Honestly I don’t think there are any good intentions behind this because, to be honest with ourselves we all know the kind of victimisation and intimidation when it comes to the issue of anything ‘force’ in Nigeria to others. We are not mature enough to handle such and I don’t think it is necessary in this our field as far as I am concerned.”

Another driver, Osemhen said: “I think it’s early to come with a task force while we are still trying to gain good balance. Although it depends on the roles and duties we intend to assign to them.”

Responding to this, the AUATON Lagos PRO pointed out that some key roles and duties of the Lagos State task force include representing the concerns, needs, and demands of the union members to the management or relevant stakeholders by acting as a voice for the members to ensure their interests are taken into account during negotiations or discussions.

Narrating the story of a member who was arrested and exploited by officers of the Lagos State Traffic Management Authority (LASTMA)  and how the force was able to get him out of the situation, Iwindoye also said the force would be responsible for negotiating and bargaining with the authorities on behalf of the union members and strive to achieve favourable terms for them.

He also noted that the force is tasked with identifying and solving issues faced by the union members, analyzing problems related to workplace conditions, discrimination, safety, or any other concerns raised by the members, and working towards finding effective solutions and implementing necessary changes.

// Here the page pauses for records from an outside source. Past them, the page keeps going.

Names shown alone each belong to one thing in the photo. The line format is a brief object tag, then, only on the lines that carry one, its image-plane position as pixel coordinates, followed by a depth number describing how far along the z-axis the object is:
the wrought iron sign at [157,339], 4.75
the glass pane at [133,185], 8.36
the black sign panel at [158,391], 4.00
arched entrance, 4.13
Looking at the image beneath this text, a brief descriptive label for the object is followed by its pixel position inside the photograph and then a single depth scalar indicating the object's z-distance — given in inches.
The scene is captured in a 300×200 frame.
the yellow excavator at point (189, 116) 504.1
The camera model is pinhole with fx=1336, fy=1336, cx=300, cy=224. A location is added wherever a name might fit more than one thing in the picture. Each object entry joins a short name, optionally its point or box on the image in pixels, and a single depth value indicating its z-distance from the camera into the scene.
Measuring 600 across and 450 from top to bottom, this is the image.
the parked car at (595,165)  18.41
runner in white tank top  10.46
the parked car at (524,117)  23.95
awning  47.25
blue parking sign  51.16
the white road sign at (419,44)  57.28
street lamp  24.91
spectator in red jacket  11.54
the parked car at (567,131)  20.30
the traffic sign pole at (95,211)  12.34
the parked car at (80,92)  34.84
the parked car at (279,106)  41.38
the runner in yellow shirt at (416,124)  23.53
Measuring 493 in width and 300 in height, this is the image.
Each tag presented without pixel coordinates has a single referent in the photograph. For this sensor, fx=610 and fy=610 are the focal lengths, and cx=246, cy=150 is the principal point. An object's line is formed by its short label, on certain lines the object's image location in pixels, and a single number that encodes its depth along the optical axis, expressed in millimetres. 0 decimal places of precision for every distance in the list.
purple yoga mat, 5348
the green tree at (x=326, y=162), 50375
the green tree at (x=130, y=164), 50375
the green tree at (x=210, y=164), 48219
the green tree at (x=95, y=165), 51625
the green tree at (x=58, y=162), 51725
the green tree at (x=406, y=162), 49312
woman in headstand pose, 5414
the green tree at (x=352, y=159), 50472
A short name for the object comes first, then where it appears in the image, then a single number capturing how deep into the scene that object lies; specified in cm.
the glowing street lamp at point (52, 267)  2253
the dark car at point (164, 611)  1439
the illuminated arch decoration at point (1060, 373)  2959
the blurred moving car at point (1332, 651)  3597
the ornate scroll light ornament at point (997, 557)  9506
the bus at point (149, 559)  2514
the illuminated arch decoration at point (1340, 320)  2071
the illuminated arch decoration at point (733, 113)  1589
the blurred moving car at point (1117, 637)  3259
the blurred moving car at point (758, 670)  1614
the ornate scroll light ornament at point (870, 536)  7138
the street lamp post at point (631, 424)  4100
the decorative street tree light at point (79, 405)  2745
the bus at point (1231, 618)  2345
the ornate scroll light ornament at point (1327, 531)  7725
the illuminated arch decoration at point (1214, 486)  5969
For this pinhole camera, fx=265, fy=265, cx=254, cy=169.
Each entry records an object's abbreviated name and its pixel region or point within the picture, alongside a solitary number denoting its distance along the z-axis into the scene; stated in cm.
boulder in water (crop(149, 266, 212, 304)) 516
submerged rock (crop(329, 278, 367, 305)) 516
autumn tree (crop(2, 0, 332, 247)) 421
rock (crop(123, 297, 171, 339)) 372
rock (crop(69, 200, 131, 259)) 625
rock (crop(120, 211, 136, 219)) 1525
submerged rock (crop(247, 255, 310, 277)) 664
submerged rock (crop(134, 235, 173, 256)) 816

A motorcycle association task force

The enforcement body also engages in outreach activities to recruit new members, raise awareness, and build solidarity within the App-based workforce. It also participates in the development and review of union policies and procedures while contributing its expertise and insights to ensure that the policies reflect the interests and values of the union members.

Ultimately, they also monitor the implementation of these road users’ policies to ensure compliance while organising workshops, training sessions, or informational campaigns to enhance the members’ understanding of their rights, responsibilities, and benefits of union membership. This, the union believes, helps in building a strong and informed membership base.